There’s nothing better than this recipe for homemade Coconut Buttercream Frosting. It’s a made from scratch, simple recipe that is perfect slathered on cakes, cupcakes, or right from the spoon.
I have for you the best Coconut Buttercream Frosting recipe! It’s creamy and silky. It’s stiff and pipe-able. It’s darn right delicious.
It’s made with powdered sugar, butter, and coconut milk. The end result has a thick, silky texture with a light coconut taste, making it great for any tropical dessert.
Do you see how fluffy it looks? All those air pockets? This was achieved by beating with my electric mixer for an extra five minutes. It whips up into a thick and fluffy consistency.
I’ve made cookie butter frosting, salted caramel frosting, and 7-minute frosting. Each one was great but they come nowhere near as delectable as today’s frosting.
This version of coconut buttercream uses coconut milk instead of coconut extract. The result is a lusciously silky texture that glides across the tongue.
I seriously love how smooth it is. If you need more coconut flavor, add half a teaspoon of coconut extract.
Pro tip – Make sure the butter isn’t super soft! This will result in a loose, runny consistency in the frosting. Set the butter on the counter 25-30 minutes prior to use.
Test the butter by bending it. If it bends without breaking, it’s ready to use.
What tropical dessert would you pair this frosting with? I’d love to hear your ideas. Or, if you’ve already made it and really enjoyed, I’d like to hear that too!

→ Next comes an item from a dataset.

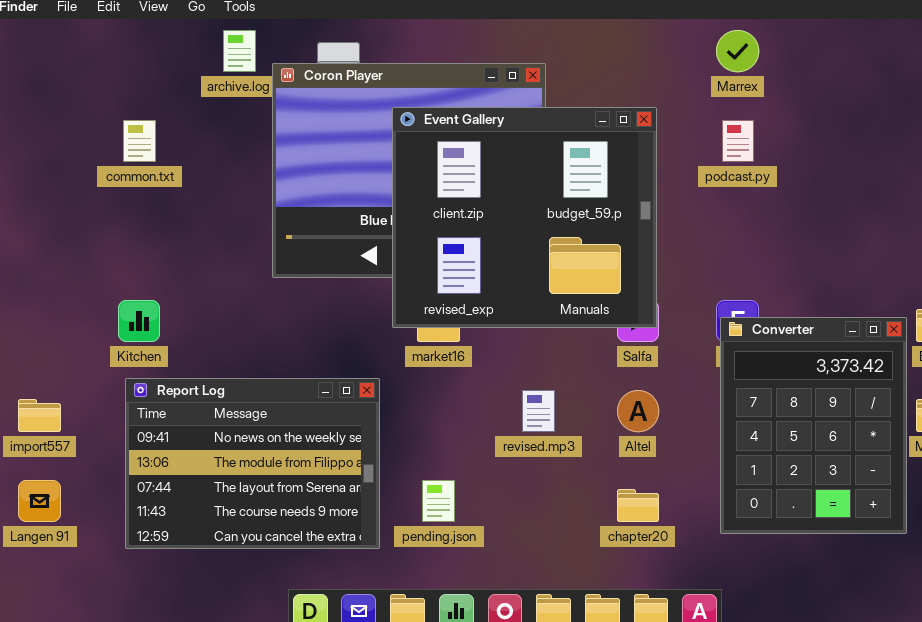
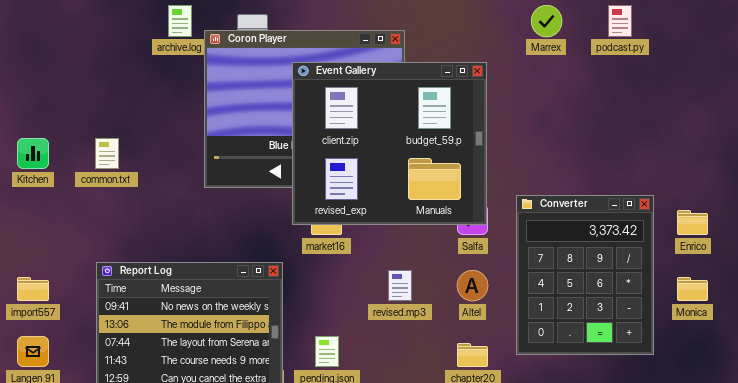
common.txt: [123,120,156,162] -> [95,138,119,169], moved
podcast.py: [722,120,754,162] -> [608,5,632,37], moved
Kitchen: [118,300,160,342] -> [17,138,49,169], moved
Converter: [720,317,907,534] -> [516,195,654,355], moved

This Coconut Buttercream Frosting is going to be your new favorite!
*Update* – This recipe has been updated with a better ratio of butter to coconut milk. This yields a firmer frosting that will hold up well on cakes and in between cake layers.
Coconut Buttercream Frosting
There’s nothing better than this recipe for homemade Coconut Buttercream Frosting. It’s a made from scratch, simple recipe that is perfect slathered on cakes, cupcakes, or right from the spoon. It’s made with powdered sugar, butter, and coconut milk. The end result has a thick, silky texture with a light coconut taste, making it great for any tropical dessert.
- 3/4 cup unsalted butter softened
- 6 tablespoons regular canned coconut milk *
- 2-4 cup confectioners' sugar
*It is important to shake the can of coconut milk vigorously before opening it. The fats and liquids separate in the can after sitting. You want a combination of both for the frosting, so mix it very well.
If the coconut flavor isn't as strong as you'd like, try adding 1/2 to 1 teaspoons coconut extract.
You can also add 1 teaspoon vanilla extract for more flavor.